# how to get closure



## seany (Feb 8, 2009)

hi all,new here so looking for advice.been lurkin for a few weeks so thot it was about time i posted.ive been seperated 2 months now and its brutal.really struggling with this.ive been married 10 yrs and have 2 daughters who ive not seen much of lately.shes adamant its over and i need to accept it but its tough eh we just got into a habit of constantly arguin etc then not speaking for days and it took its toll on her. over shes sayin but its tough sinking in.ive been going to councelling for about a month now and thats tough too.just at a bit of a loss as to what to do.give up? or try and move on and find closure somehow. no infidelity or anyone else involved at all.just the marrige breaking down.

tnx for reading


----------



## scooter (Feb 7, 2009)

warm thoughts are with you seany, sorry for what you're going through.


----------



## Mappy (Feb 6, 2009)

Maybe you need to sit down with her and try to talk in effort to seek closure. Tell her you hear her but need closure. I am also in the process of divorcing my husband and one of the big reasons amongst many ofcourse is not talking to me for days. I believe that is the most wicked thing a man can ever do to a woman. If you were the culprit (one who doesn't wana talk for days) then chances are she feels you failed to talk to her when you had the chance and now it is too late. If that's the case then I must say there is nothing you can do but just move on with your life. I still love my husband but I cnnot go back to him for the abuse. Silent treatment is a form of abuse-emotional abuse.

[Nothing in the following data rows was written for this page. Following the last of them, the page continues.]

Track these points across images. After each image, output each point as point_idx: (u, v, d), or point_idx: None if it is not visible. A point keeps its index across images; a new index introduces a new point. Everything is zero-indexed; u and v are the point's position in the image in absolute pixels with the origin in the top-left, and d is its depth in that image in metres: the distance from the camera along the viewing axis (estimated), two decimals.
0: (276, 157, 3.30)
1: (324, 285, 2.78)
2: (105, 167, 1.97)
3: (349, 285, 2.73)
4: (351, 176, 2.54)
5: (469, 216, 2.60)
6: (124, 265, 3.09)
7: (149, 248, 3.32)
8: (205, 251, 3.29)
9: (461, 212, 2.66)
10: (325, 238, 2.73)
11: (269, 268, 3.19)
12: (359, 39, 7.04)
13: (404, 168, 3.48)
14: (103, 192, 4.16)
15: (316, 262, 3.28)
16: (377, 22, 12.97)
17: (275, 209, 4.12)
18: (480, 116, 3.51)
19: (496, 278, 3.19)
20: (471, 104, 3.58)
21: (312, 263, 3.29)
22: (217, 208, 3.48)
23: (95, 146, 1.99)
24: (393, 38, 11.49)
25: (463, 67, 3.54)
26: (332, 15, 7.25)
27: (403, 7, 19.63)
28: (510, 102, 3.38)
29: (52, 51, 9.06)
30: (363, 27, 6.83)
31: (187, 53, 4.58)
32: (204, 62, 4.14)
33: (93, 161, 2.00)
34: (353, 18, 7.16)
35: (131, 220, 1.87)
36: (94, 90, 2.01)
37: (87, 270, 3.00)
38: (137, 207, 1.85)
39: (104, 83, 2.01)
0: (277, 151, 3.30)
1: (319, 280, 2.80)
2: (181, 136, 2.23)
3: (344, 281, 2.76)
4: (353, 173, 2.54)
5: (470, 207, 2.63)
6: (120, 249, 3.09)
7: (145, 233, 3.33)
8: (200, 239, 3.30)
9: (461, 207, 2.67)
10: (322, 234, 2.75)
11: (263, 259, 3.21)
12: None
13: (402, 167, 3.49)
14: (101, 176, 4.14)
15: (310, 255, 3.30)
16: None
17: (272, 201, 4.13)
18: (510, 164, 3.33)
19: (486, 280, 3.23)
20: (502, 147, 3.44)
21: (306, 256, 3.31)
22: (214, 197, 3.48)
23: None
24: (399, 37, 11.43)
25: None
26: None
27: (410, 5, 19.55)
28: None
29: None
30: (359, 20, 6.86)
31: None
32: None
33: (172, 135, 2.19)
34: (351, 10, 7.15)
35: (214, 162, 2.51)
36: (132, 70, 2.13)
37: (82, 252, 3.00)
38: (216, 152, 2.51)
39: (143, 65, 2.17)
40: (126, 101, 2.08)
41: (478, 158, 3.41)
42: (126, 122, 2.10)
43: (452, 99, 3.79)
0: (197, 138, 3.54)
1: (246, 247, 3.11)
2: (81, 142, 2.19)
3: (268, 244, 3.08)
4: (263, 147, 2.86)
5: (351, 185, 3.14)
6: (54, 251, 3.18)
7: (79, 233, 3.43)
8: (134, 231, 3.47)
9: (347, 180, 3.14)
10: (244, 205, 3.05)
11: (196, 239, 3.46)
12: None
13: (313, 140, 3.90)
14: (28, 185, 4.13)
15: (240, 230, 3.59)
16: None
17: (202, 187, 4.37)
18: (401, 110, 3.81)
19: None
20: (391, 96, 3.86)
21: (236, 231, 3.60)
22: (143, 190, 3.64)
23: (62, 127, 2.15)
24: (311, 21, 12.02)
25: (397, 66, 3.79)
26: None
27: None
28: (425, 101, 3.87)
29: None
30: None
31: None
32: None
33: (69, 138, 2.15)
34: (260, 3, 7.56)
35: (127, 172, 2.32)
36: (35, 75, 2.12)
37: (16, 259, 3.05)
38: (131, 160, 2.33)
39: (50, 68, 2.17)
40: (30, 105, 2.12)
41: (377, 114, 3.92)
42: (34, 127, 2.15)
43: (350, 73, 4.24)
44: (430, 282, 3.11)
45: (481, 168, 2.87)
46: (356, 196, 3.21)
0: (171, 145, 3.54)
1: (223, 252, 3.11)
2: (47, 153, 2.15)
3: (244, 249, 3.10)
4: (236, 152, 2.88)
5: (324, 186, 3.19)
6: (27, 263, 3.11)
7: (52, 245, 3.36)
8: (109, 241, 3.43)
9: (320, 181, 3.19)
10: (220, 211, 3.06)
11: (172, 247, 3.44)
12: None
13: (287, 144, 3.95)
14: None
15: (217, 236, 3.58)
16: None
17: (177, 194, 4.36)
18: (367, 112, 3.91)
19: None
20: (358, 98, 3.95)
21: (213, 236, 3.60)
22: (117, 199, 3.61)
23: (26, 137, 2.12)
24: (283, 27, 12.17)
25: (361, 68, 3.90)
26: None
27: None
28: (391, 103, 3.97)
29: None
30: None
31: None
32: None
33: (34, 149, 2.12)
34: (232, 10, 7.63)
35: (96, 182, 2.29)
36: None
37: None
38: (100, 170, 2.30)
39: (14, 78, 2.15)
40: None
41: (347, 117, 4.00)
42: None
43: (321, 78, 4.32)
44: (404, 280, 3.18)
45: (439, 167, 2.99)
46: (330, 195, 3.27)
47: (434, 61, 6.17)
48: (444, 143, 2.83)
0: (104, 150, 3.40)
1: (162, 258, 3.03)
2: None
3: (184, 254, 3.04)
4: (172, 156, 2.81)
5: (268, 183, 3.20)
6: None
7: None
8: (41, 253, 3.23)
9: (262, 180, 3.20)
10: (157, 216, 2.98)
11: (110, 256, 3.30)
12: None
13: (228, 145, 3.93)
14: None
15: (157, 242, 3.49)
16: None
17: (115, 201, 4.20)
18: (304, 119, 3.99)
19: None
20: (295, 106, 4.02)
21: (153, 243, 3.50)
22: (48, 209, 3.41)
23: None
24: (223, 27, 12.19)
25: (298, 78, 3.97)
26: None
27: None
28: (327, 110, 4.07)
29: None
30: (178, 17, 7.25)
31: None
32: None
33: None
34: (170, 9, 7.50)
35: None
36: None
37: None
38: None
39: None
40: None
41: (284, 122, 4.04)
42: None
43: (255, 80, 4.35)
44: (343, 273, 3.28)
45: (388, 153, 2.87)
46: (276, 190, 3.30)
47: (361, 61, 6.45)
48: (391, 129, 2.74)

I consulted a lot of people and they also feel it is very childish yet abusive to do that.

I just thought you would wana hear it from a woman's point of view.


----------



## findingpeace (Mar 14, 2009)

I am in process of getting divorce the most painful thing ever I am sorry for your situation have you guys thought about trying to maybe spending a weekend together would your wife be up to that just a thought


----------